What is expected
Go over the lines below, and when one contains the word "Only", copy it.

Input material
# # # #
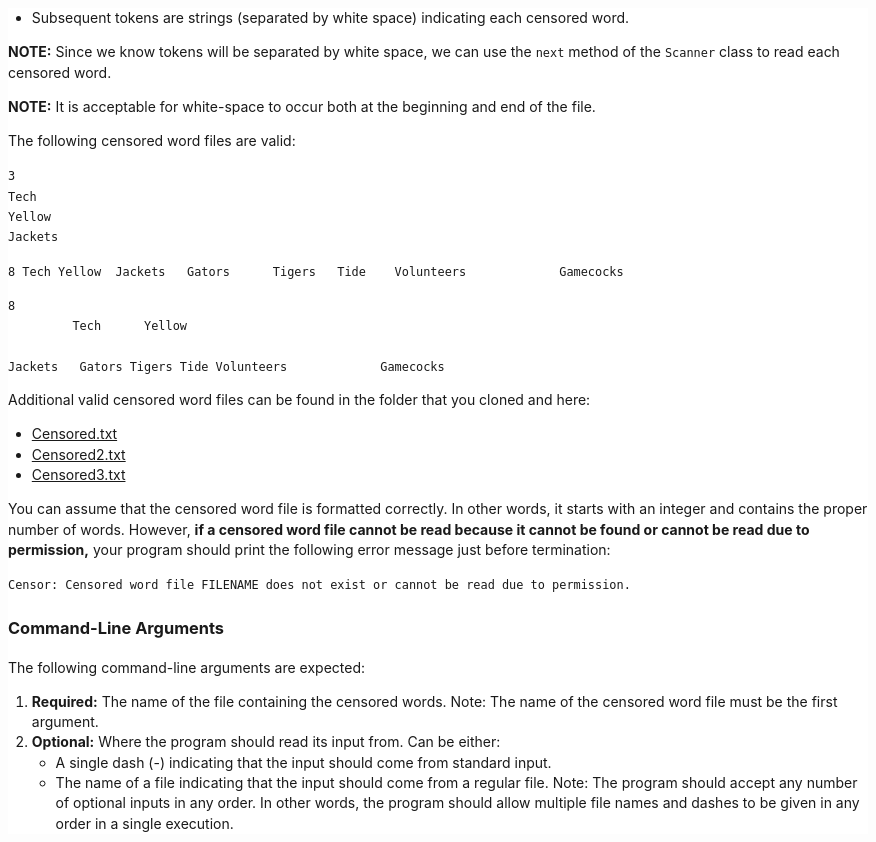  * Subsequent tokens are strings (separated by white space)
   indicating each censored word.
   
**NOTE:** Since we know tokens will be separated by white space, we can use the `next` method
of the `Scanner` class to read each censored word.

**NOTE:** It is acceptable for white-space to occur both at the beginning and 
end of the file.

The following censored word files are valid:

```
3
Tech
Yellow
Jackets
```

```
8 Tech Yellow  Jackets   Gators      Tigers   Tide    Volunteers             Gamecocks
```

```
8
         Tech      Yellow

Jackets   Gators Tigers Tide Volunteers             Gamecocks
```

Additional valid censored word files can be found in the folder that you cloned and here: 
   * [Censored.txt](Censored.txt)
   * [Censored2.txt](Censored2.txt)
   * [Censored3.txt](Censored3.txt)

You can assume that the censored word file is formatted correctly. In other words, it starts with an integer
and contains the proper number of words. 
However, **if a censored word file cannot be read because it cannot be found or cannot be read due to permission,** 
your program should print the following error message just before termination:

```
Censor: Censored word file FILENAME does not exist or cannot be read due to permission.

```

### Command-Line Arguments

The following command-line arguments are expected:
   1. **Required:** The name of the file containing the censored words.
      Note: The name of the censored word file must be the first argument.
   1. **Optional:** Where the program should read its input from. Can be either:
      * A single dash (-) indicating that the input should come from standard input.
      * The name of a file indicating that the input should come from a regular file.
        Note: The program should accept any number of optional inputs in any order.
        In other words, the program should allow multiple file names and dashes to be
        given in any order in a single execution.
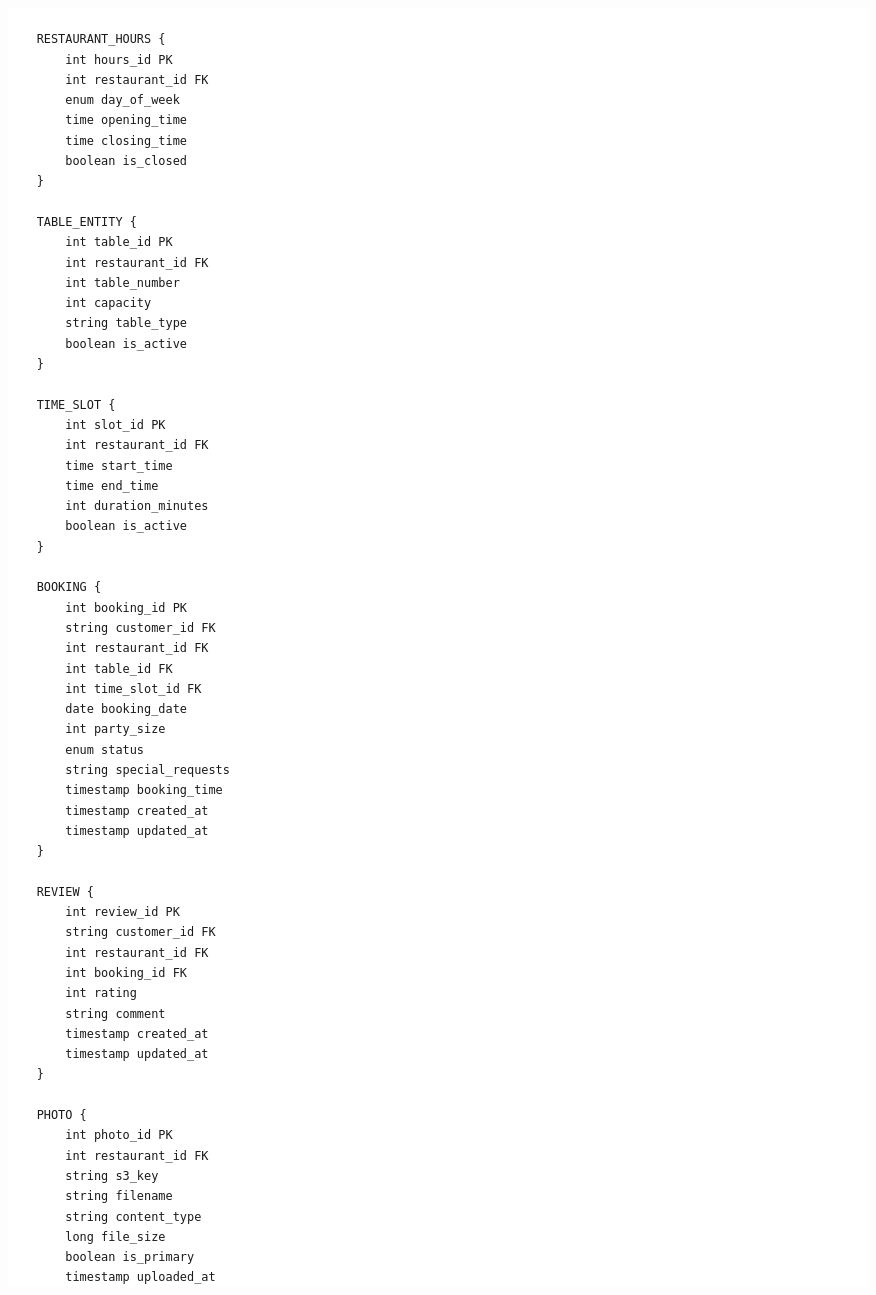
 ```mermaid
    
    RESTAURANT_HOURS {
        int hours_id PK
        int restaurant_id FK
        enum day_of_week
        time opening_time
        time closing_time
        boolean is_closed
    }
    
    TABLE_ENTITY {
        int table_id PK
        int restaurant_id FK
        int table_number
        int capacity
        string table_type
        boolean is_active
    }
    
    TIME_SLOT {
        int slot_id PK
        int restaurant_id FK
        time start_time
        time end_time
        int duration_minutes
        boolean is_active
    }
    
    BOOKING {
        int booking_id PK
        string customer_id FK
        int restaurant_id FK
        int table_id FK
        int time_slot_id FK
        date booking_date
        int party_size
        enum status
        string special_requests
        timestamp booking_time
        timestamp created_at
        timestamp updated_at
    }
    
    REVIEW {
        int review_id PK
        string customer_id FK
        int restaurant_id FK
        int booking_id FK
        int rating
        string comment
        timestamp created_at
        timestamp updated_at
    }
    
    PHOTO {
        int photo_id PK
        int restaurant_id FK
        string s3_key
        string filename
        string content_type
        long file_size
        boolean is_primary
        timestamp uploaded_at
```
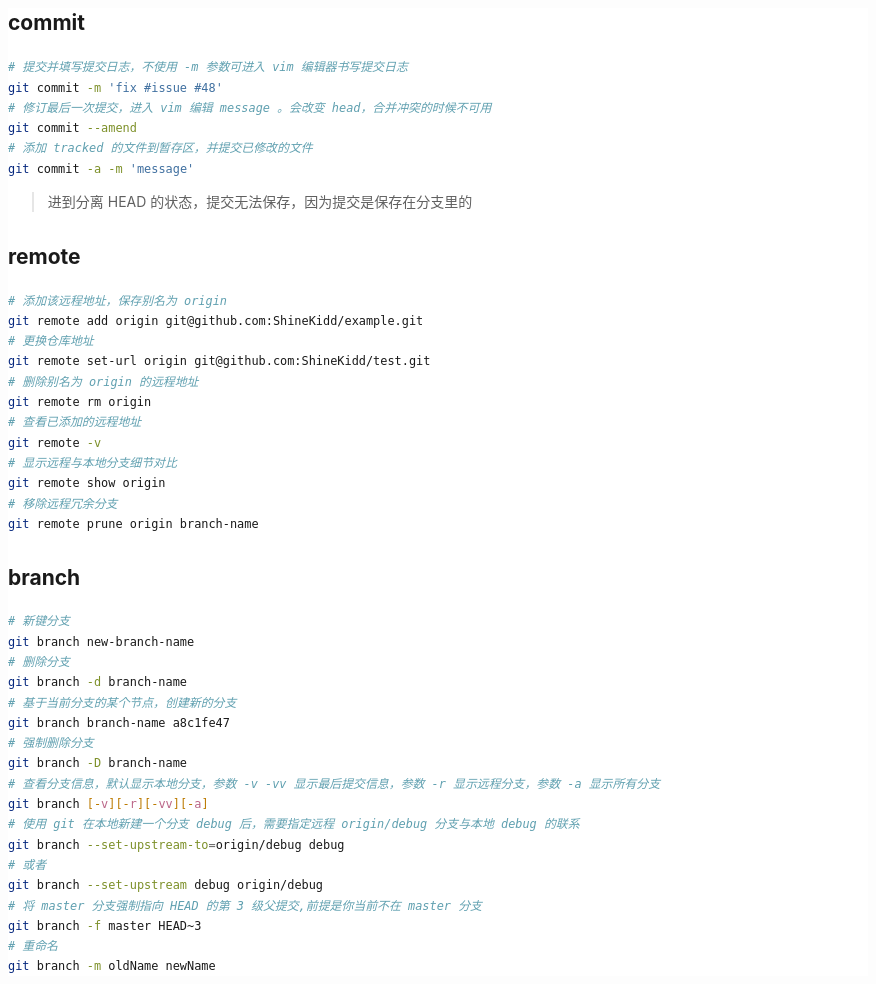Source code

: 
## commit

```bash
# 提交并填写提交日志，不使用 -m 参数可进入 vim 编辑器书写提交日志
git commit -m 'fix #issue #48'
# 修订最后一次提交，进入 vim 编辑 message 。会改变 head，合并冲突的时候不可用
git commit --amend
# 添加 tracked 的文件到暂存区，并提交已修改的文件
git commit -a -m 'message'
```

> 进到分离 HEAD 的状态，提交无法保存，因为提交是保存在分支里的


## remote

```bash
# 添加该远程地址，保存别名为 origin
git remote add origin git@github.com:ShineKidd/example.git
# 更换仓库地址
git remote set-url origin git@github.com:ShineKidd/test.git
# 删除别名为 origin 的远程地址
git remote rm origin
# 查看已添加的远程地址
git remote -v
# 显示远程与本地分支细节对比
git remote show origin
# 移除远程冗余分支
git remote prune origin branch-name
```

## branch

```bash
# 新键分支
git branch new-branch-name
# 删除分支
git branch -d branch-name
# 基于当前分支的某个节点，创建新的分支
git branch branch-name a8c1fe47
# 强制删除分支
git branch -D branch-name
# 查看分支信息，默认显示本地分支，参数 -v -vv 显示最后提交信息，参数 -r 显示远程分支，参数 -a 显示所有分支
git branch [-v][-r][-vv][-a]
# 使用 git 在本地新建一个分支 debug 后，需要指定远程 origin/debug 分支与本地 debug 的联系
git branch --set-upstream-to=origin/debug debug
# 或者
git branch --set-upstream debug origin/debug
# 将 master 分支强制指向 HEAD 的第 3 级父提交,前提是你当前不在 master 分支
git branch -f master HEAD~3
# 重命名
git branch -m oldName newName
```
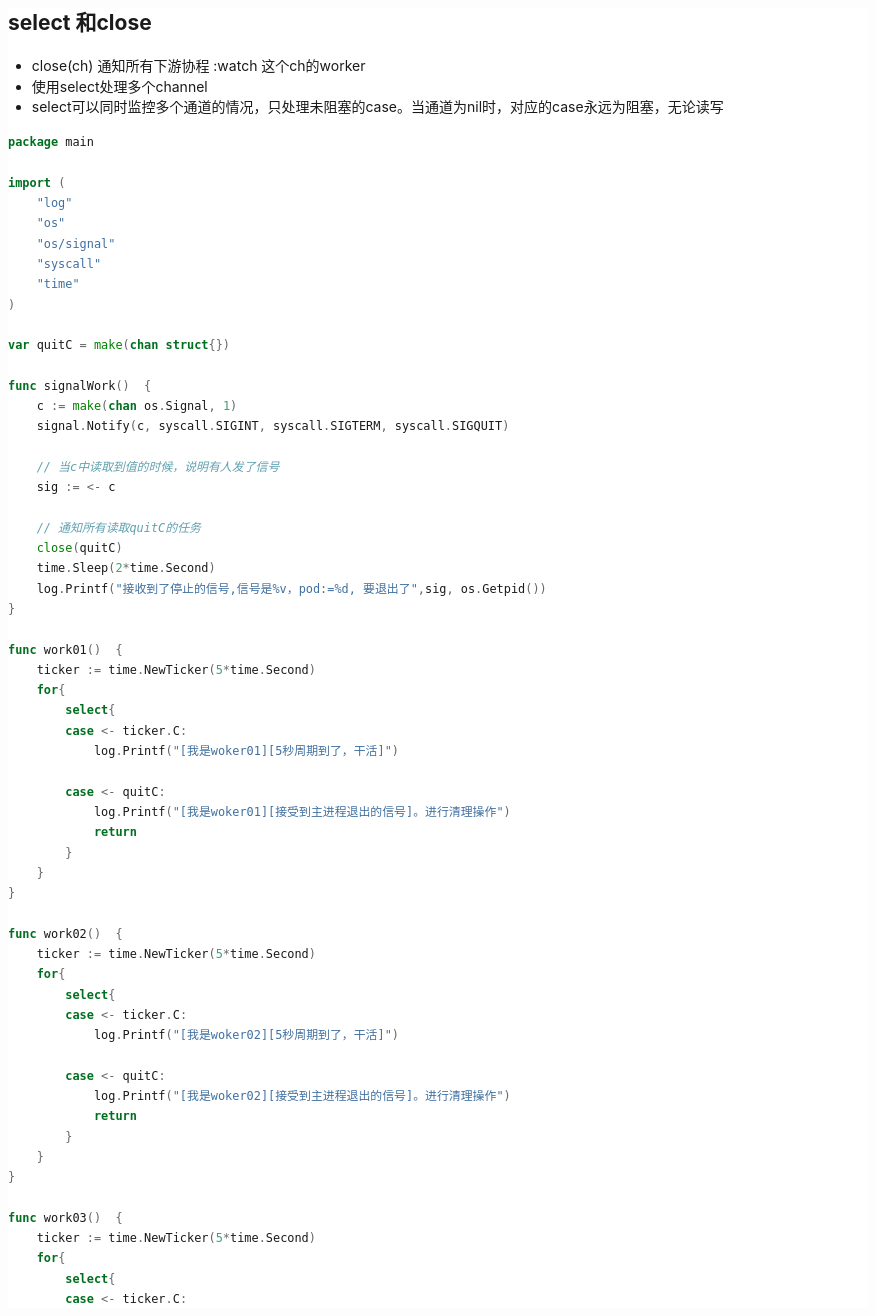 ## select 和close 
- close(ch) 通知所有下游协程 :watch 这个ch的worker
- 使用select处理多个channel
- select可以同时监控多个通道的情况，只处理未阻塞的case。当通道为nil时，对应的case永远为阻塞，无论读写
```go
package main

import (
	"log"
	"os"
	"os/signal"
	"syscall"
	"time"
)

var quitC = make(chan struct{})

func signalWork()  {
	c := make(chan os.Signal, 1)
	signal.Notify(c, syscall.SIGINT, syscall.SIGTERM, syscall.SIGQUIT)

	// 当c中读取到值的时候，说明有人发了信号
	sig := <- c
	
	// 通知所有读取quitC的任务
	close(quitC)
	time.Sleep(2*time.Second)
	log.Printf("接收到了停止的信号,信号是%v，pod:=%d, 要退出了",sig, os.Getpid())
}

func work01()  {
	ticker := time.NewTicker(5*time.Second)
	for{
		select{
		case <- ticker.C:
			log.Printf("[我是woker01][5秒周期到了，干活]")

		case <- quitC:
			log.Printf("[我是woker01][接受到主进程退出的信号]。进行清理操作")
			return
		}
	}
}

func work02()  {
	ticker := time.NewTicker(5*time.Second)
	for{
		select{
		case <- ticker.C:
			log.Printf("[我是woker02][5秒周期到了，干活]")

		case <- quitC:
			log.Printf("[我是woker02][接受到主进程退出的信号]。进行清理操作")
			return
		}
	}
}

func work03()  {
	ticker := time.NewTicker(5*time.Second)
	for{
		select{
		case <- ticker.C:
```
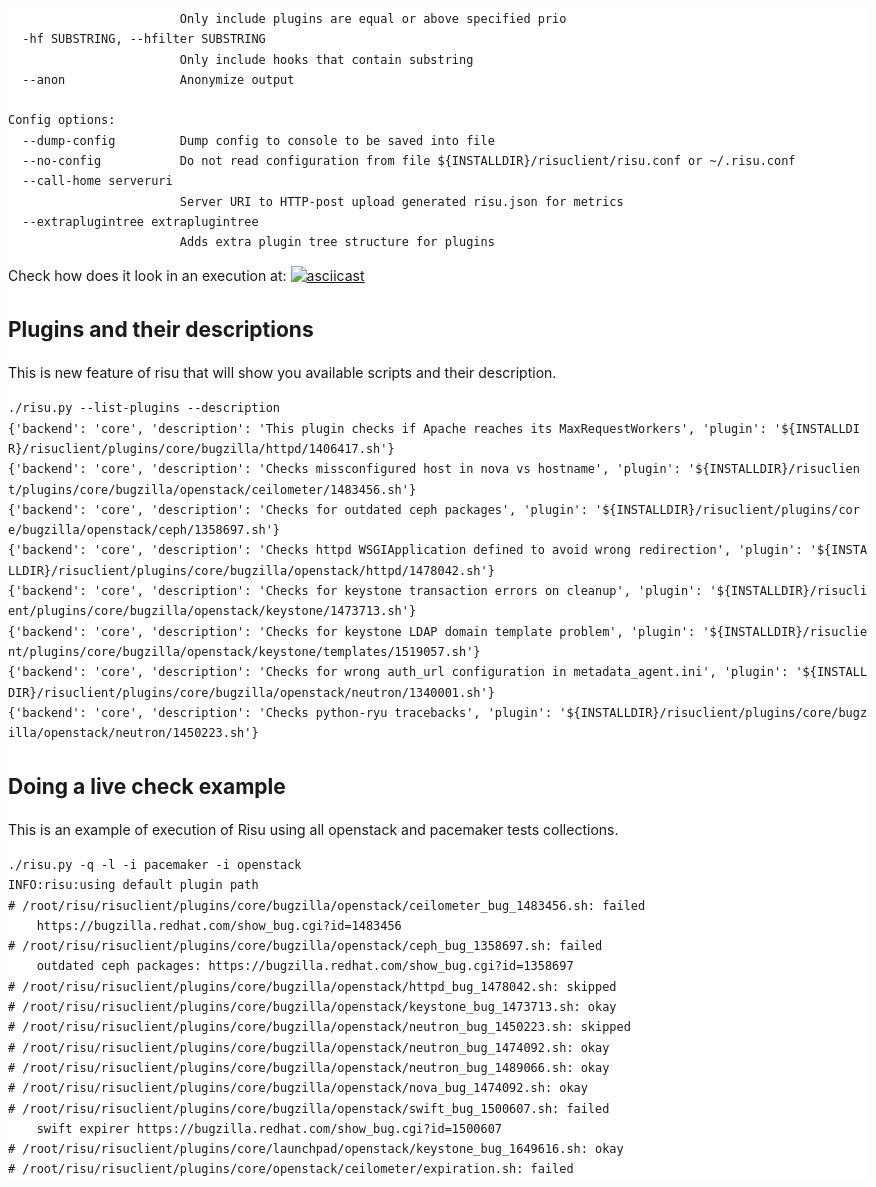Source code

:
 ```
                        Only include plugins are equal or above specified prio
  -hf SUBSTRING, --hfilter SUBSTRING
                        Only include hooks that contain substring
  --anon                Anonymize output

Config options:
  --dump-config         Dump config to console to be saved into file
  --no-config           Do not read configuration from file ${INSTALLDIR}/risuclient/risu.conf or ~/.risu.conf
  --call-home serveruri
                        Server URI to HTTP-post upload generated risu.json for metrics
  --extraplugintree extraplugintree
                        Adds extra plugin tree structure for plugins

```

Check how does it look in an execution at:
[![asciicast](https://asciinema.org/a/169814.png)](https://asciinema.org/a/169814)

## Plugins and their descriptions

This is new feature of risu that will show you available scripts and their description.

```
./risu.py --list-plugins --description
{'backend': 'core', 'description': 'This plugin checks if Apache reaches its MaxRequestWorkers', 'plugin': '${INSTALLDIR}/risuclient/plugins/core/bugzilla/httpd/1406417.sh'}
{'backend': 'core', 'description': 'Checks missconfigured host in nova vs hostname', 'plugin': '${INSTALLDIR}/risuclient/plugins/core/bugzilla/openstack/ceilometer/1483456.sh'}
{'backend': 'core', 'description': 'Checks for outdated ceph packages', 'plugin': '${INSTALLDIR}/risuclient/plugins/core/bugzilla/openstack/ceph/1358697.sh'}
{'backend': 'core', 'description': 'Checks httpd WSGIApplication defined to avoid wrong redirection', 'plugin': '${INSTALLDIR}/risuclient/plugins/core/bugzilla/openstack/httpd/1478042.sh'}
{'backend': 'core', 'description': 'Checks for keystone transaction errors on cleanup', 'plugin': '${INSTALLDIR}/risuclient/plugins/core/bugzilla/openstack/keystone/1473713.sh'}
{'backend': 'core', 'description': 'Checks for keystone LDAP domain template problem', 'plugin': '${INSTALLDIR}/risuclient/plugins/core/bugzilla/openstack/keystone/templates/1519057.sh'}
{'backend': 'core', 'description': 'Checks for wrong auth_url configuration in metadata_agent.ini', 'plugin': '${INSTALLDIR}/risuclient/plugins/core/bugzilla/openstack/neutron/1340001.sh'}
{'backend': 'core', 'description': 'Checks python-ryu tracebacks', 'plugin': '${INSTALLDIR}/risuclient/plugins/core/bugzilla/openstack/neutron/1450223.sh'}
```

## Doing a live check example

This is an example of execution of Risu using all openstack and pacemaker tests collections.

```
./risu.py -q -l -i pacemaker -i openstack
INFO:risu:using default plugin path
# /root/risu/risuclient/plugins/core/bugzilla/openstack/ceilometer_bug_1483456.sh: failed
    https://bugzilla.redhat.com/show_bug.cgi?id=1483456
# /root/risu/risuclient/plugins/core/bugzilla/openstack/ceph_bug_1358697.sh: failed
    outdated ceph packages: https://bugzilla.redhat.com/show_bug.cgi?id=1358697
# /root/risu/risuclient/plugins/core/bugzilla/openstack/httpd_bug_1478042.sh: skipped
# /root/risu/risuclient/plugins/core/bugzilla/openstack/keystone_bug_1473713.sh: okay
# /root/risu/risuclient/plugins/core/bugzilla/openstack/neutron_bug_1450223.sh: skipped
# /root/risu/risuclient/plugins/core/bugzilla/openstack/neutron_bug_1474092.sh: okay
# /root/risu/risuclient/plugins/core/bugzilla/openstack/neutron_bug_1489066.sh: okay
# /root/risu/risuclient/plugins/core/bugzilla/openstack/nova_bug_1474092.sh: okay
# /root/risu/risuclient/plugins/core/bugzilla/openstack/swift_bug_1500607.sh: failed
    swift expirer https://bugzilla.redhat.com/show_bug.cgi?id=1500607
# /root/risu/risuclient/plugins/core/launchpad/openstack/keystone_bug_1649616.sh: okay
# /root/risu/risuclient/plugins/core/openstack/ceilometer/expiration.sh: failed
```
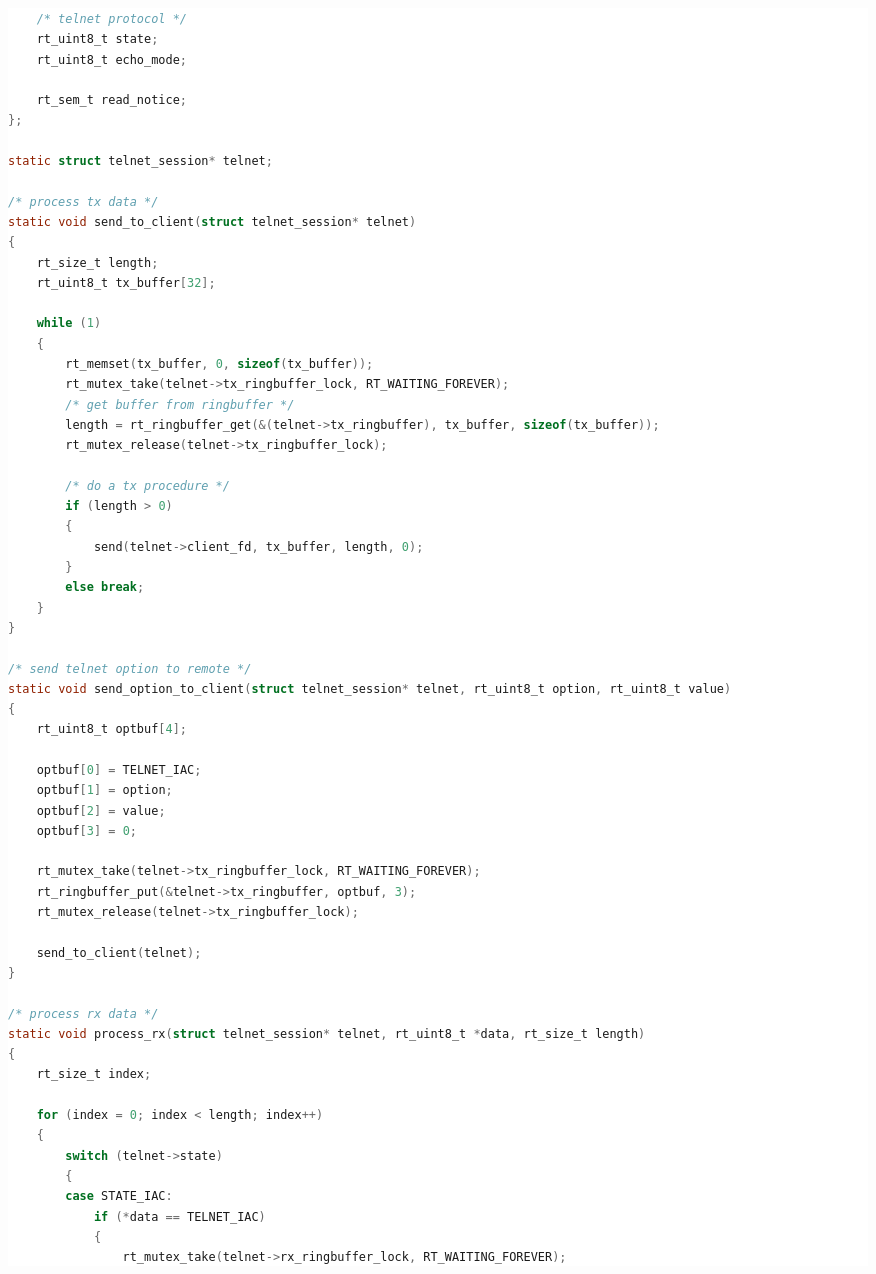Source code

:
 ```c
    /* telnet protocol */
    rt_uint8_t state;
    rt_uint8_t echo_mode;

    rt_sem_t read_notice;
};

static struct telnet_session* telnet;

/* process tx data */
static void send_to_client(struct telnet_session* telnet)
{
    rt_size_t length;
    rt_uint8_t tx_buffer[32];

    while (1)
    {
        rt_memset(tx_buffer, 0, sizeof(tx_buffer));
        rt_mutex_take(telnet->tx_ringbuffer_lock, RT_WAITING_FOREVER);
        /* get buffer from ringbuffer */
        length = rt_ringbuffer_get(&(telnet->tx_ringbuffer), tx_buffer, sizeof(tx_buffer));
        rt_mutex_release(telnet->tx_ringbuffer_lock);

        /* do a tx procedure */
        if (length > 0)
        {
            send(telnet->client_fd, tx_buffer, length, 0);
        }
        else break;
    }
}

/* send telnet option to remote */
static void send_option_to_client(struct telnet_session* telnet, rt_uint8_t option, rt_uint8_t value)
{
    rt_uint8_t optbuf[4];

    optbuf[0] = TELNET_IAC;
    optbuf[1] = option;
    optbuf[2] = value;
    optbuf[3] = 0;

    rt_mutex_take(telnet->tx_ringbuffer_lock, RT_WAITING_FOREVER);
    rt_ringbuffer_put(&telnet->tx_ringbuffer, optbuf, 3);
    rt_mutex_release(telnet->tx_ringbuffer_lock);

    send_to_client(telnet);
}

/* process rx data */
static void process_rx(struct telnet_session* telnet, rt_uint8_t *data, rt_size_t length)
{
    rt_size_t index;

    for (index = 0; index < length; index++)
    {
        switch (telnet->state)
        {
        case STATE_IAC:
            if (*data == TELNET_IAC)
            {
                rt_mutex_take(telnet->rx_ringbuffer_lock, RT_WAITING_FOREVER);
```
# # # #
Answer to the exercise
                        Only include plugins are equal or above specified prio
                        Only include hooks that contain substring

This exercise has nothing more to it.